*Passage provided:*
################

# Init

Initialize the dataset used for the experiments.
Idea behind the caching mechanism: 

The class *MetaSet* holds instances of the class *DataSet*, which implement all functionality to acces cached features, groundtruth, etc.

Most of this is cached properly (i.e. when you call a function the first time, the calculation is done, then the cache is loaded). 

However there are some functions which are implemented differently: 
For these there is a *add* or *make* function and a *get* function, where the first makes the calculation and generates the cache and the second loads the cache. 

Specifically, this is the case for:

* Input Volumes: Make cache: *add_raw*, *add_input*, Get cache: *inp*
* Oversegmentations: Make cache: *add_seg*, Get cahce: *seg*
* Groundtruth: Make cache: *add_gt*, Get cache: *gt*
* Cutouts: Make cache: *make_cutout*, Get cache: *get_cutout*
* Inverse Cutouts: Make cache: *make_inverse_cutout*, Get cahce: *get_inverse_cutout*
* Tesselations: Make cache: *make_tesselation*, Get cache: *get_tesselation*

If you want to make one of these objects after the initialisation, you have to once call:

ds.make_something()

meta.update_dataset(ds.ds_name, ds)

################

*Dataset:*
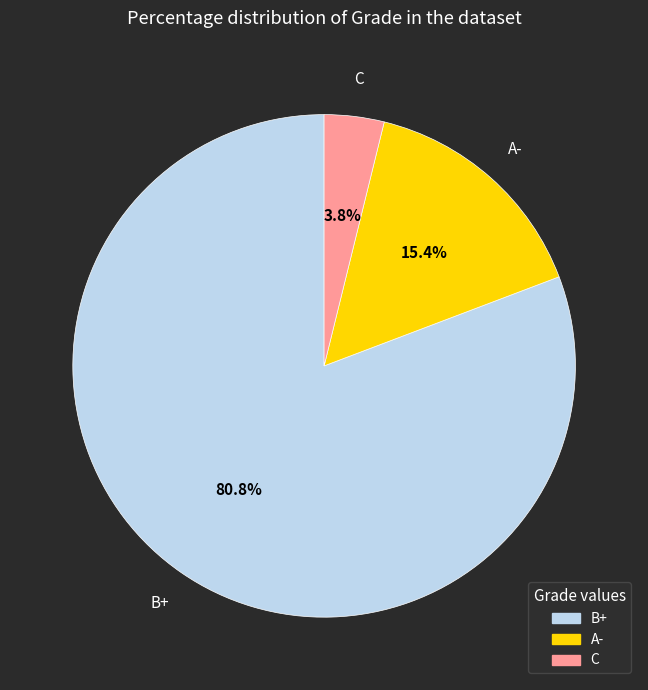

What is the largest slice in the pie chart?

B+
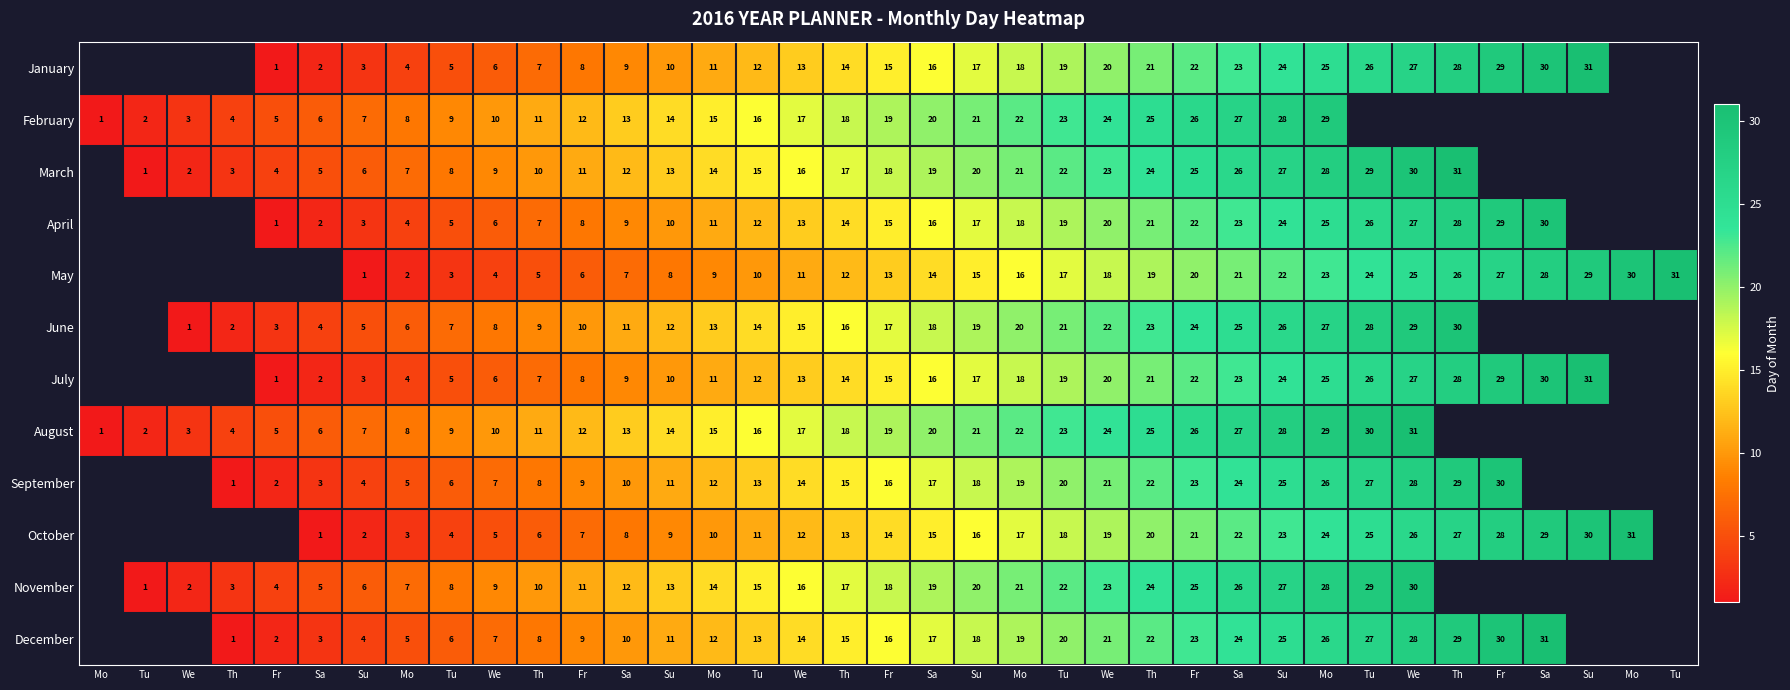

What is the sum of the October values at Sa and Sa?

23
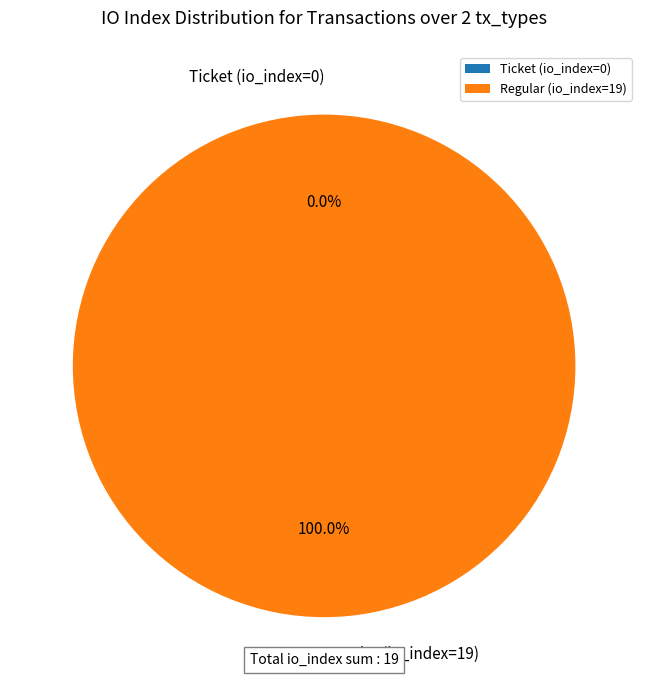

The Ticket (io_index=0) slice represents 0% of the pie. True or false?

True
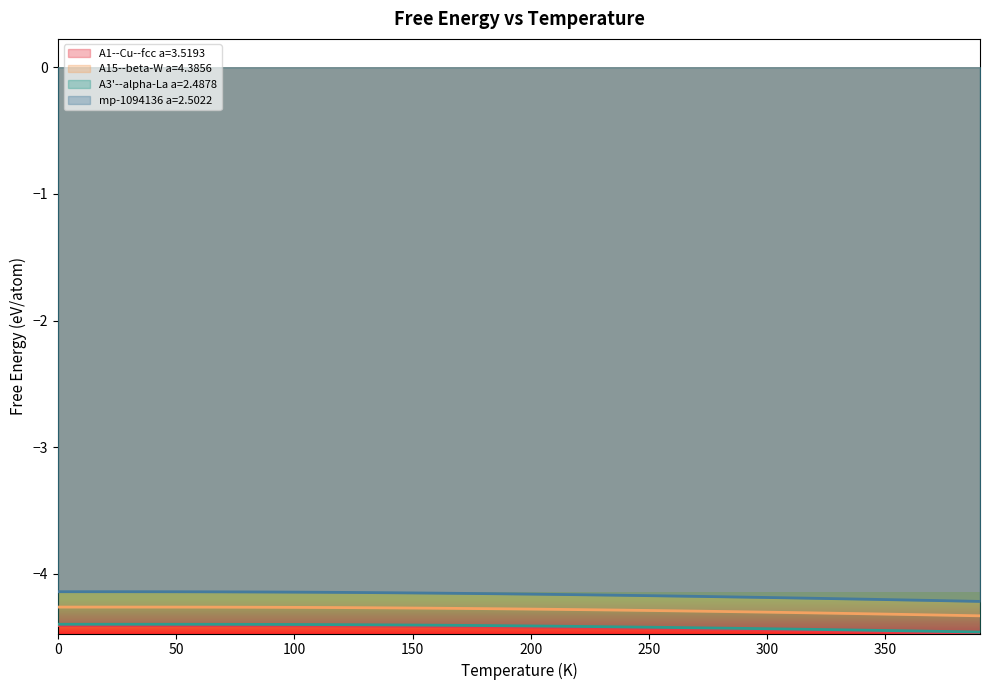

True or false: A1--Cu--fcc a=3.5193 has more than 0 points higher than both neighbors.

False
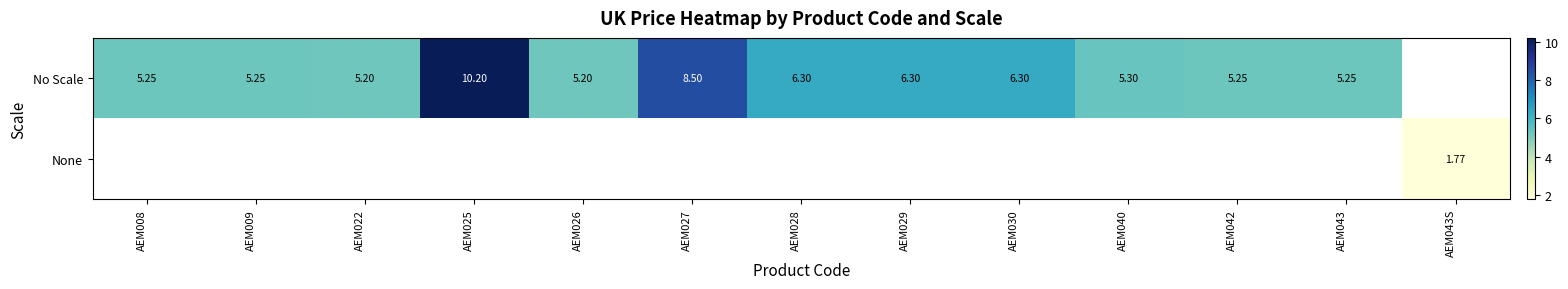

List the series in order of their peak value, highest first.

No Scale, None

################

*Written task:*
Keep writing the notes on dataset caching from the point where they end, after the meta.update_dataset(ds.ds_name, ds) line.

*Answer below:*
meta.save()

See the *train_test_split* notebook for an example, where two cutouts are added.

You can obtain the data for this example from 
https://www.dropbox.com/s/lddsbulvi82x902/neurocut_examples.tar.gz?dl=0
or use your own.

In [1]:
# we will need numpy and vigra somewhere
import numpy as np
import vigra
from neurocut import MetaSet, DataSet, multicut_from_rf_gt, MCParams
# imports from Neurocut
#from MetaSet import MetaSet
#from DataSet import DataSet
#from MCSolver import multicut_from_rf_gt, MCParams

# initialize the MetaSet, that holds all datasets for experiments
# folder for saving the cache
#cache_folder = "/path/to/cache"
cache_folder = "/home/consti/Work/data_master/cache_neurocut/cache_examples"
meta = MetaSet(cache_folder)

In [2]:
# initialize the dataset 
# you should only call this once,
# otherwise the cache is calculated again

# Dataset for the tests 
dataset = DataSet(cache_folder, "dataset")

# path to the raw data
#raw_path = "/path/to/neurocut_examples/raw_data.h5"
raw_path = "/home/consti/Work/data_master/sopnetcompare/neurocut_examples/raw_data.h5"
raw_key  = "data"
# add the raw data to the dataset,
# once we have done it, it is cached and can be called with dataset.inp(0)
dataset.add_raw(raw_path, raw_key)

# path to the probability map
#probs_path = "/path/to/neurocut_examples/probability_map.h5"
probs_path = "/home/consti/Work/data_master/sopnetcompare/neurocut_examples/probability_map.h5"
probs_key  = "data"
# can be called with dataset.inp(1)
dataset.add_input(probs_path, probs_key)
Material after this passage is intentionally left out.